Full-time.
Australia wins, and quite convincingly too.
Turkiye tried, they have great talent on their squad, but it was simply Australia’s night.
Australia 2-0 Turkiye
Someone was complaining about Australia’s goalie, saying he was third rate, but he’s been an absolute boss against Turkiye and has robbed them on multiple occasions.
Australia nets another GOOOOOOOAAAAL!
And we have 15 minutes left in regulation!
Turkiye will have a hard time come back from this!
Australia 2-0 Turkiye
Half-time.
It’s been an entertaining match-up so far. Australia has been performing admirably but Türkiye has been pouring on the pressure.
Australia 1-0 Turkiye
GOOOOOOOOOOOOAL!
Right at the 26th minute, Australia counterattacks after Türkiye gets a shot on goal, which finds the ball back on Australia’s feet—and Australia swoops in, sweeps it past the Turkish goaltender.
It is on!
Australia 1-0 Turkiye
Cheering on Australia simply because they’re called the Socceroos.
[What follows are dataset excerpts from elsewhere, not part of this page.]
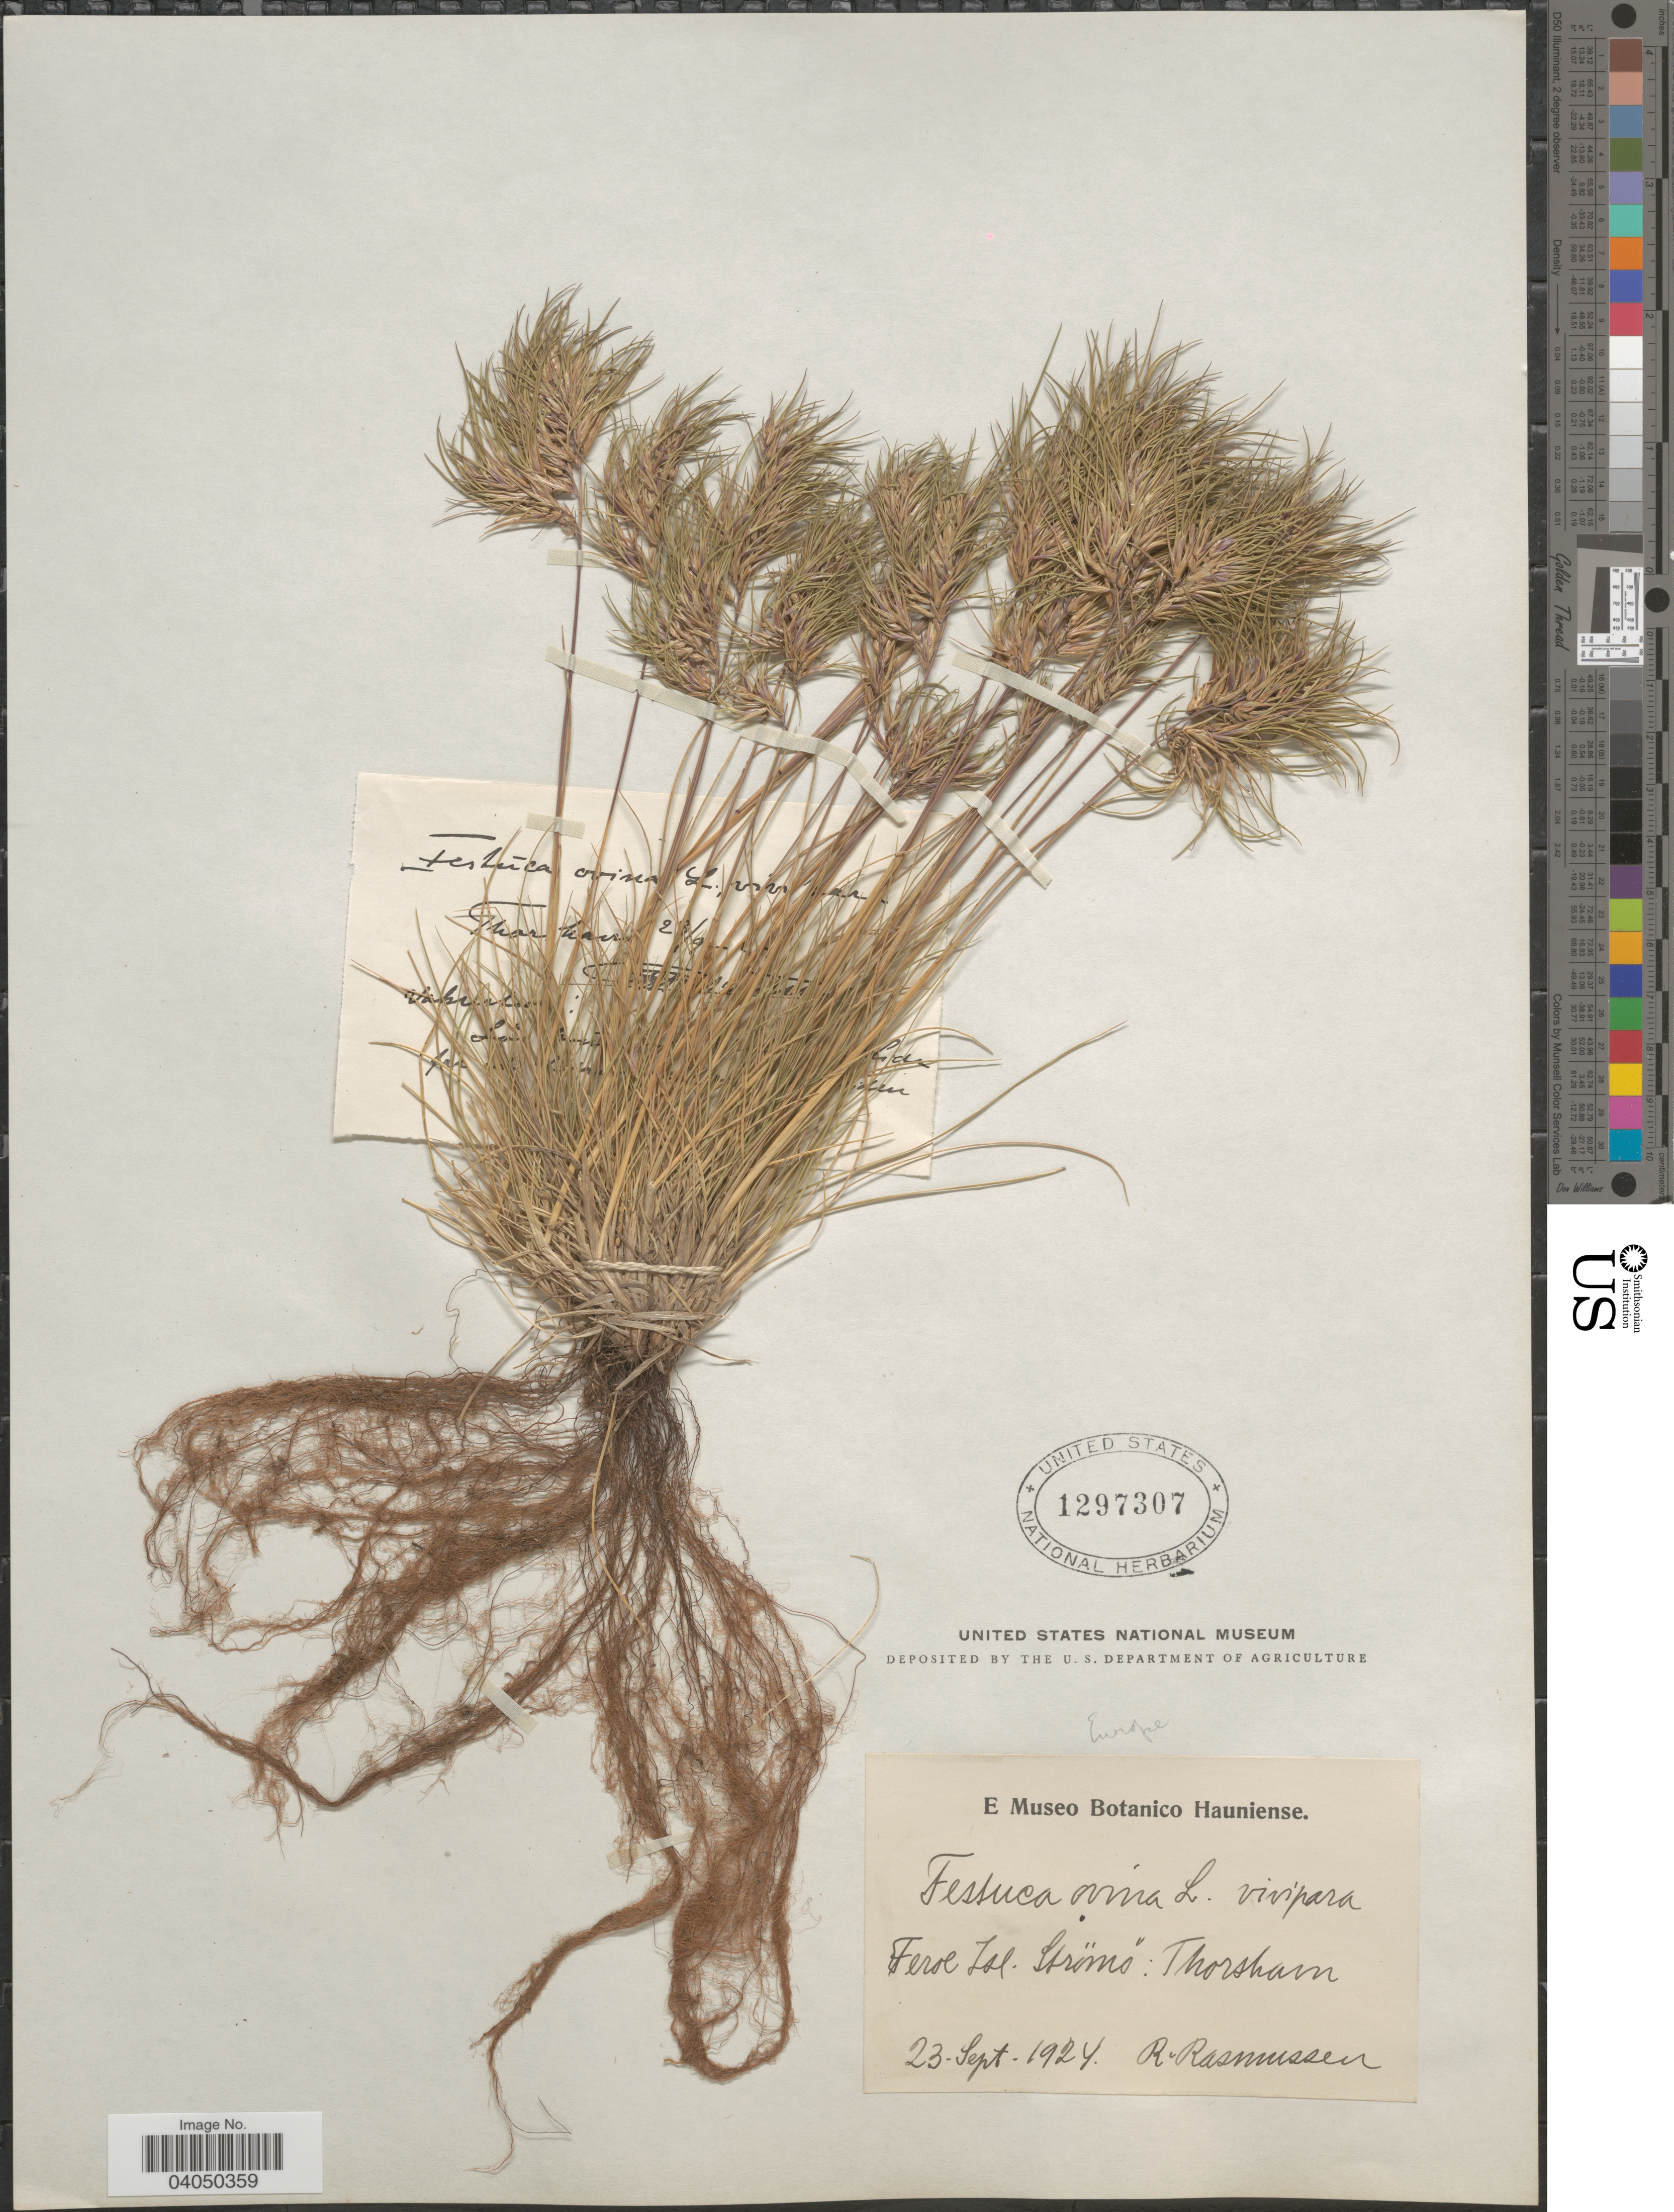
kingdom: Plantae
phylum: Tracheophyta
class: Liliopsida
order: Poales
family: Poaceae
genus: Festuca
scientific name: Festuca vivipara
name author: (L.) Sm.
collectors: R. Rasmussen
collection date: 1924-09-23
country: Faroe Islands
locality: Europe. Feroe Isl. Strömö: Thorsham.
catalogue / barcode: US 1297307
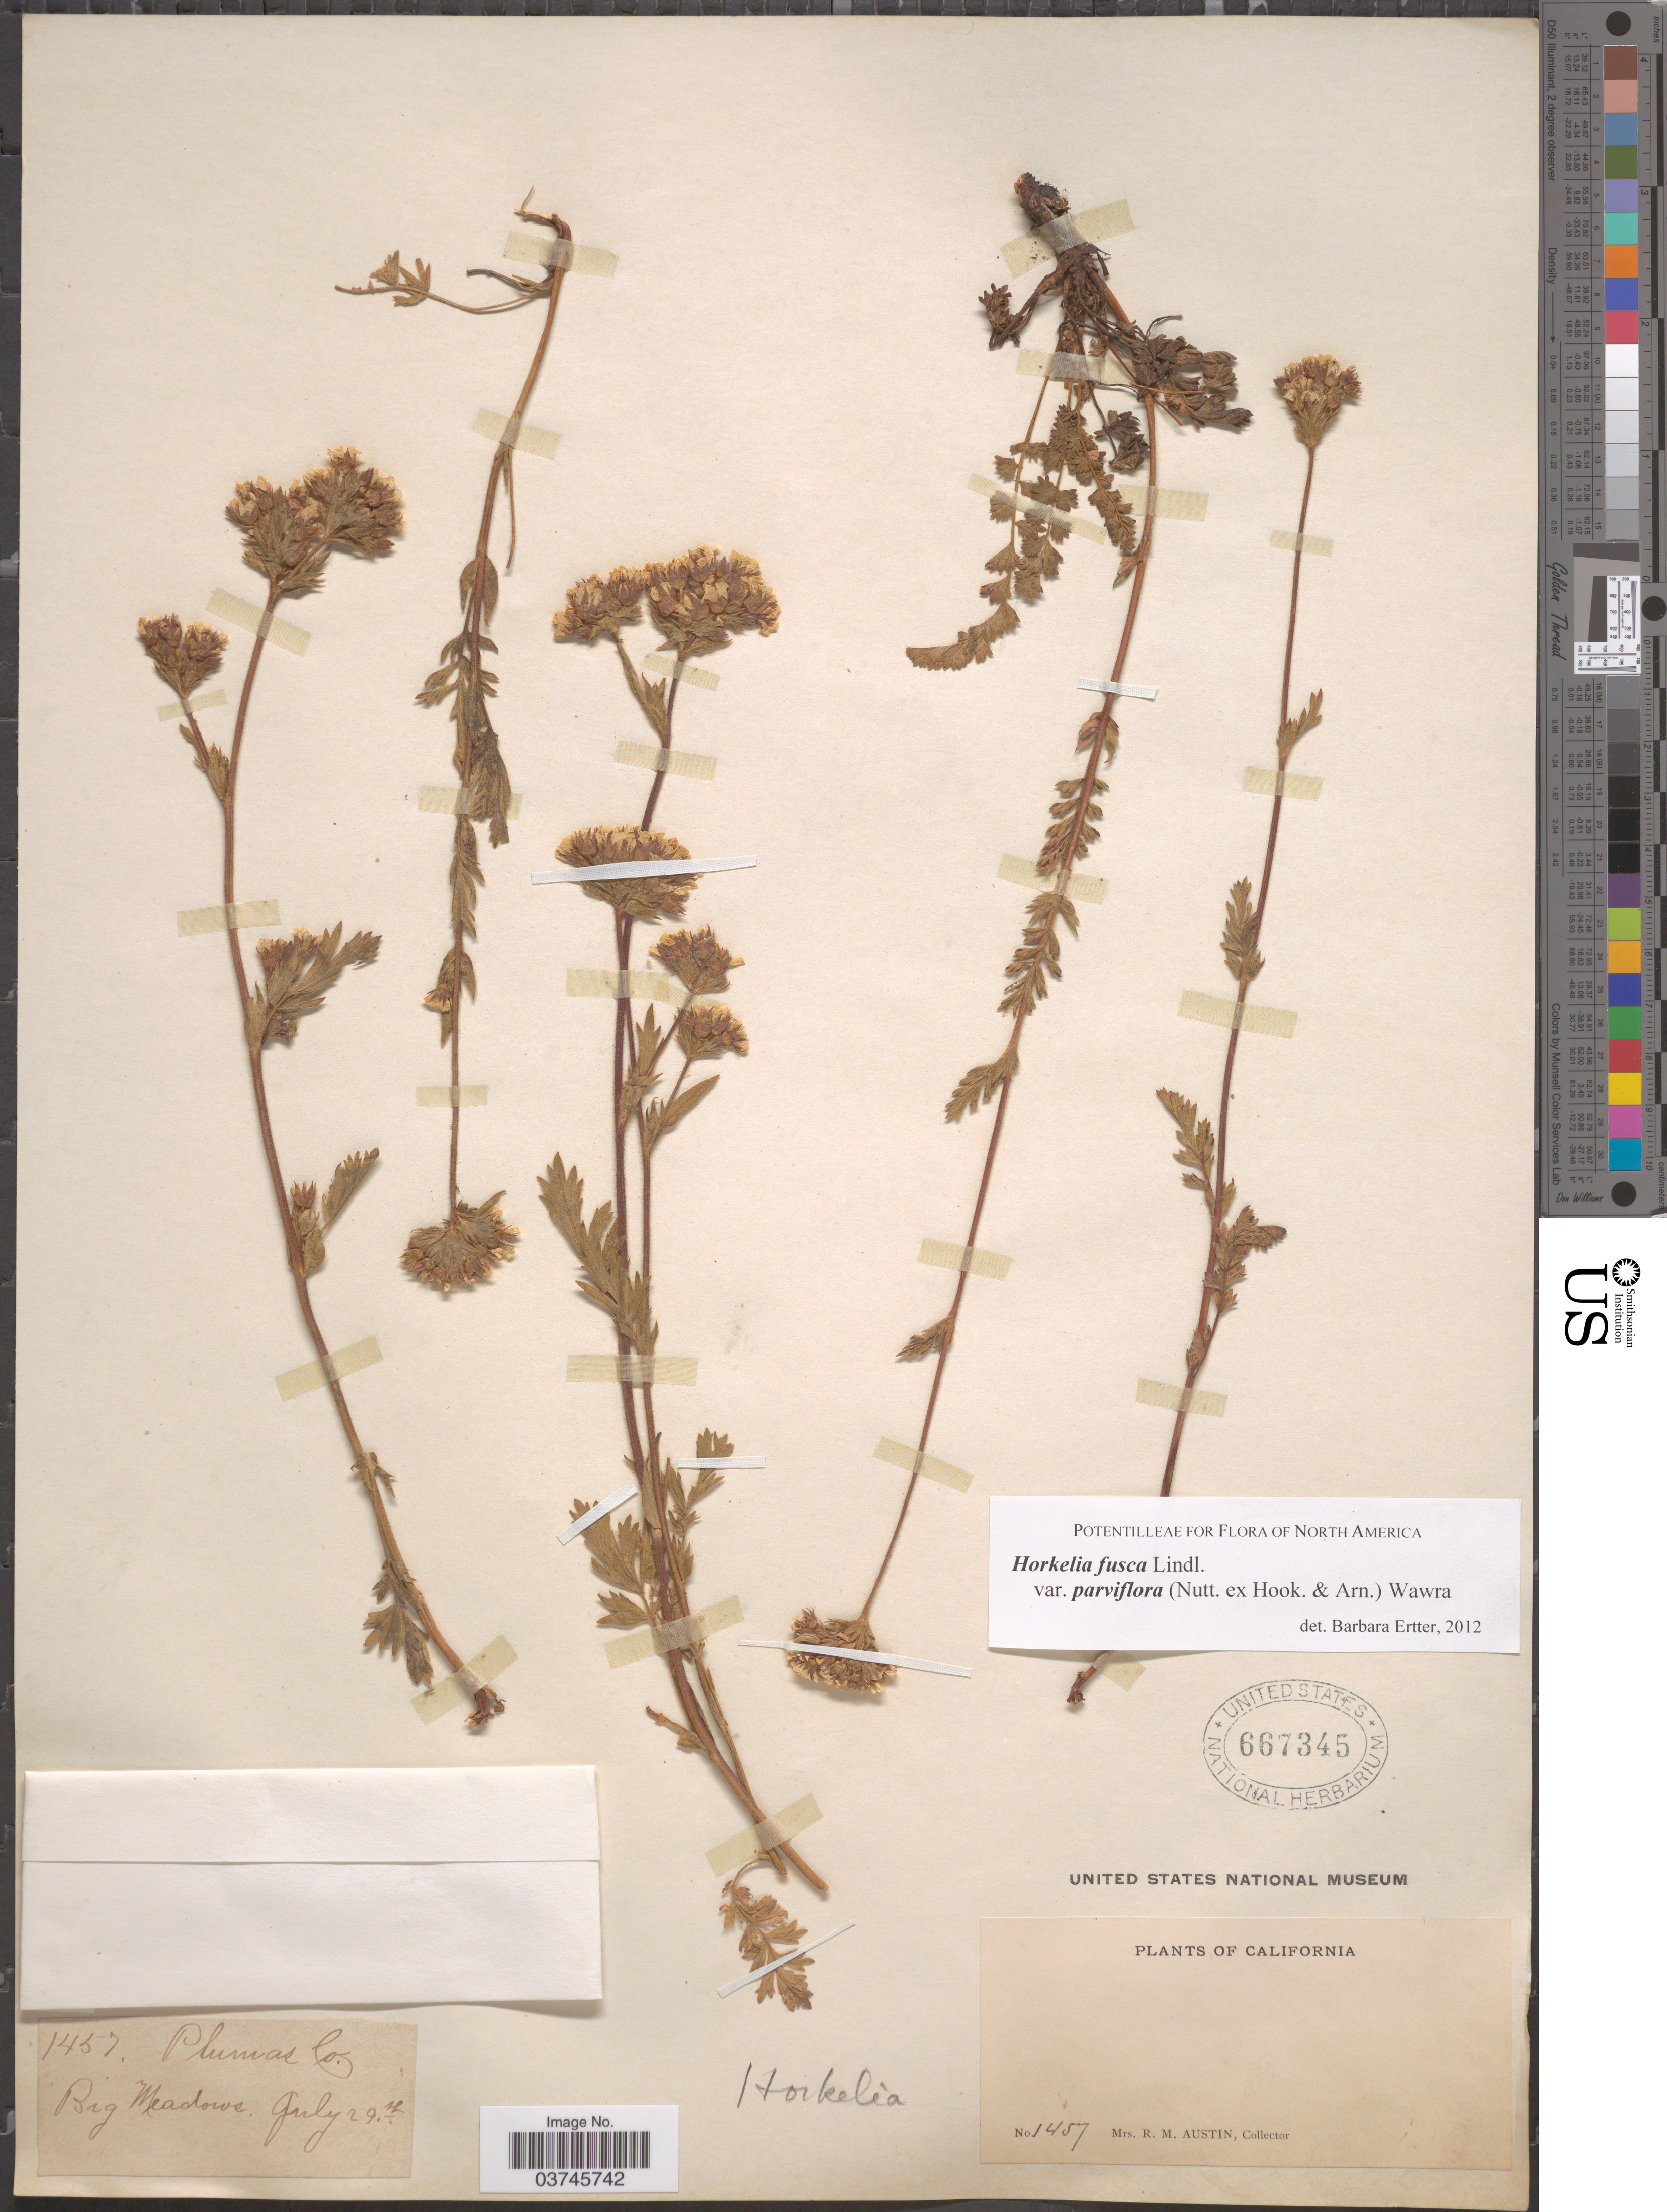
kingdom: Plantae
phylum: Tracheophyta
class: Magnoliopsida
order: Rosales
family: Rosaceae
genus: Potentilla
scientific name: Potentilla douglasii var. parviflora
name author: (Nutt. ex Hook. & Arn.) J.T. Howell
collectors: R. Austin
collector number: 1457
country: United States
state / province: California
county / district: Plumas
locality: Plumas Co. Big Meadows.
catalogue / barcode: US 667345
Which I respect because they could have called themselves the Dingoals.
Or worse, the Foot-billed Platypuses.
Catching Australia vs. Türkiye because that’s happening in Vancouver at BC Place Stadium, the first #WorldCup match ever there.
Hmmm… I just noticed that Apple autocorrects Türkiye so that the umlaut is added and I don’t like that. I think all special characters in English should be voluntary.
@smn That argument only works if you believe endonyms are always correct. Which they’re not.
“Italia” isn’t necessarily the right way to refer to Italy, “Suomi” is not necessarily the right way to refer to Finland, and “日本” isn’t necessarily the right way to refer to Japan.
Exonyms are perfectly fine. Turks use them too.

Drew
in reply to Chris Trottier • • •Chris Trottier
in reply to Drew • • •Yeah, but the reason it's Turkiye now is specifically because the government hates the association with the bird. And also, that "turkey" has become a slang word for "loser”. As in, "His latest tech startup was a total turkey and folded within six months."
So I get why they're doing the rebrand. I just think that pushing for the umlaut is a step too far.